The Detroit native holds degrees from Harvard College, The Juilliard School, and Carnegie Mellon University. Mr. Grossman performs with numerous groups in the New York metropolitan area, including the Sebastian Chamber Players, PHOENIXtail, Concitato, Fire and Folly, Callisto Ascending, and the Trinity Baroque Orchestra, and he tours parts of the rural United States with artists of the Piatigorsky Foundation.
He can be heard on the Naxos, Albany, Métier, and MSR Classics record labels. He is a resident of New York City.
Daniel S. Lee enjoys a varied career as a soloist, chamber musician, concertmaster, and teacher.
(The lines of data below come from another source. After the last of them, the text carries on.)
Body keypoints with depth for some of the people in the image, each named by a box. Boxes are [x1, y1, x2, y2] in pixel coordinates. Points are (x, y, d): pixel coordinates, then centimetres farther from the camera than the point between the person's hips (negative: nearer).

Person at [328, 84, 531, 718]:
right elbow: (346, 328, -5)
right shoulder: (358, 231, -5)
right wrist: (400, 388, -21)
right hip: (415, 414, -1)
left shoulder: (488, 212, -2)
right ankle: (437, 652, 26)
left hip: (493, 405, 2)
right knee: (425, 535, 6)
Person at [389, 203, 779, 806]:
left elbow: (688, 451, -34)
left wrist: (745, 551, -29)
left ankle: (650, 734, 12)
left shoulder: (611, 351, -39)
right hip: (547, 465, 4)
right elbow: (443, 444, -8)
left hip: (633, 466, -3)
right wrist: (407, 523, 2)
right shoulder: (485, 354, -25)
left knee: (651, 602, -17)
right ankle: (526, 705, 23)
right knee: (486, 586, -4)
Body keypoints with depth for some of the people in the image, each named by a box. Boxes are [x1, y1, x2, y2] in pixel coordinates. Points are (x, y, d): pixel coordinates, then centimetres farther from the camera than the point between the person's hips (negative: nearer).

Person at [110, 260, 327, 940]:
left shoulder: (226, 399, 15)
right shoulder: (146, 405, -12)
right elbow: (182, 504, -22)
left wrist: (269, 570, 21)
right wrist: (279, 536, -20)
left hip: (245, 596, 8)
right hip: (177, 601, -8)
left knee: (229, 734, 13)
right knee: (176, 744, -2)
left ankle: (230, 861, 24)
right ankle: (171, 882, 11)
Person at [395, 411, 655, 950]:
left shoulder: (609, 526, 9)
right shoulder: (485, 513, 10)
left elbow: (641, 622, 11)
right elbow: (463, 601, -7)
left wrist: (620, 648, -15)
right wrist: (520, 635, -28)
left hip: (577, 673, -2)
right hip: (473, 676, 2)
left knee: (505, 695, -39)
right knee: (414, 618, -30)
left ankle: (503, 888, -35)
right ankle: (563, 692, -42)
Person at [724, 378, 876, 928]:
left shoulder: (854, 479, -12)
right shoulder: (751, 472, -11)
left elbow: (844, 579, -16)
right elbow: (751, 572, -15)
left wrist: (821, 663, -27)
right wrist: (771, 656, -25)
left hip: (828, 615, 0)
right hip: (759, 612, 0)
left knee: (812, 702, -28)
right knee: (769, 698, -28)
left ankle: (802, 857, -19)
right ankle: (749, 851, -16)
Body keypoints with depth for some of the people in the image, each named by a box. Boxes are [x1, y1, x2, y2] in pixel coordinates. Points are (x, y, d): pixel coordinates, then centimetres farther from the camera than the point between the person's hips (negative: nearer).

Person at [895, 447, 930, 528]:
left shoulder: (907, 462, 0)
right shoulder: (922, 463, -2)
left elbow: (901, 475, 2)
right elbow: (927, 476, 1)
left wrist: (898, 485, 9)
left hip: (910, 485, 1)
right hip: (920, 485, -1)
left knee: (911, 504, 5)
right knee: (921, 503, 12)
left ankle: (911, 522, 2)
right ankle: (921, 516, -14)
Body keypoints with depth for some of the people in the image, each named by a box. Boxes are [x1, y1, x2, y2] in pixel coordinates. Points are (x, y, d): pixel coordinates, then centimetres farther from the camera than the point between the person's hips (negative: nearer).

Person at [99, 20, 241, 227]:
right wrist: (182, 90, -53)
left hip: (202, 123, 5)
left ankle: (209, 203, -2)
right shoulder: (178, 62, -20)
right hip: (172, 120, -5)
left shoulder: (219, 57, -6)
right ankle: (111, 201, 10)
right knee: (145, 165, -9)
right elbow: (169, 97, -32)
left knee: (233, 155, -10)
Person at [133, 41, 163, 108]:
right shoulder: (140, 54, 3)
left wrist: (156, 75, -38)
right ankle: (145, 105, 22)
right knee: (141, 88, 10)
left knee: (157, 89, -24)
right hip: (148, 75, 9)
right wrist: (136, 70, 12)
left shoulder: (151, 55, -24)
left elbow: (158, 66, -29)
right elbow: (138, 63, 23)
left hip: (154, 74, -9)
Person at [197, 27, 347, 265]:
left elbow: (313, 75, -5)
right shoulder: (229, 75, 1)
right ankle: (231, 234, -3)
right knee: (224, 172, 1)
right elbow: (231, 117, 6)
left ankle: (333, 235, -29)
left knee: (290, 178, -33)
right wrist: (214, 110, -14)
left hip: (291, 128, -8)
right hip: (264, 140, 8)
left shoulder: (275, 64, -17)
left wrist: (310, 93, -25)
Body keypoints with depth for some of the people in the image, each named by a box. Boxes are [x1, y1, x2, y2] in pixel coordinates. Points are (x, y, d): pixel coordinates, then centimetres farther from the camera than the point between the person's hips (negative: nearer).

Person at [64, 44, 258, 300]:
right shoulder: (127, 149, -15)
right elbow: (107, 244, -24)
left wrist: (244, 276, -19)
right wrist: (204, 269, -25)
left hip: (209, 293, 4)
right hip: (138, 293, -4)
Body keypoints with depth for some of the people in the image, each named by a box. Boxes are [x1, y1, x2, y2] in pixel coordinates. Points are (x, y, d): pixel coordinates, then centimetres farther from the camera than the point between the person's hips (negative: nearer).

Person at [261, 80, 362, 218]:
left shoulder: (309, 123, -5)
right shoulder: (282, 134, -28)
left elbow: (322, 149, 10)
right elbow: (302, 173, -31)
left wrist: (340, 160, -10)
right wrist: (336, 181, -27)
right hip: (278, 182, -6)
His repertoire ranges from the twelfth to the twenty-first centuries. He recently performed concerti with the American Baroque Orchestra and Quodlibet Ensemble, and served as a guest concertmaster for the Trinity Baroque Orchestra, Musica Raritana at Rutgers, and Yale Schola Cantorum.
He cofounded and directs the Sebastian Chamber Players, whose performance at the finals of 2011 York Early Music International Competition was praised for its "smooth sophistication" (Yorkshire Post) and "well-thought-out articulation and phrasing" (Early Music Review). As a violino piccolo specialist, he has performed Bach's first Brandenburg Concerto with faculty members of the Yale School of Music, and he has given the modern-day premiere of Johann Pfeiffer's concerto.
Mr. Lee is a member of the violin/viola faculty at Connecticut College, and he holds a Bachelor of Music degree from Juilliard where he was a student of Stephen Clapp.
Ezra Seltzer recently completed his graduate studies with Phoebe Carrai in the Juilliard Historical Performance Program. He has an avid interest in both contemporary and early music, and he has performed numerous times at Yale University's New Music New Haven series, and as a member of the Yale Collegium Musicum.
As a chamber musician, he has performed at Lincoln Center's Mostly Mozart Festival and the Banff, Norfolk, and Aspen music festivals. As a member of the Grammy Award–nominated Yale Cellos, he has toured throughout the world, appearing at the Manchester Cello Festival in England, the Beauvais Cello Festival in France, and numerous concerts in South Korea.
Mr. Seltzer recently toured China with the Yale Schola Cantorum led by Simon Carrington, performing Bach's Mass in B Minor. He also has performed this season in ensembles led by Masaaki Suzuki and Jane Glover. Outside early music, he has appeared on several albums and toured with the Brooklyn-based band, Dirty Projectors.
Mr. Seltzer attended Yale University, where he received his Bachelor degree in History and Master of Music degree in cello performance, studying with Aldo Parisot and Ole Akahoshi. At Yale he was also a postgraduate fellow in early music as a student of Robert Mealy and a member of the Yale Baroque Ensemble.
Priscilla Smith has performed with the Waverly Consort, Early Music New York, Portland Baroque Orchestra, Musica Angelica, Trinity (Wall St.) Baroque Orchestra, the Handel & Haydn Society, Ex Umbris, Concert Royal, the Clarion Society, Juilliard Baroque, and Orchester Wiener Akademie.
She has toured the United States, Europe, and South America and, as a member of Piffaro, has collaborated with such groups as the Concord Ensemble, Capilla Flamenca, Psallentes, the Crossing, the Newberry Consort, Parthenia, and ARTEK. Her performances have been called "spirited" by the New York Times and "particularly fine" by the Washington Post.
Ms. Smith is a graduate of Temple University, where she was a modern oboe student of Louis Rosenblatt, and of The Juilliard School, where she was a baroque oboe student of Gonzalo Ruiz. She is a member of the faculty of Temple University, where she directs the Early Music Ensemble.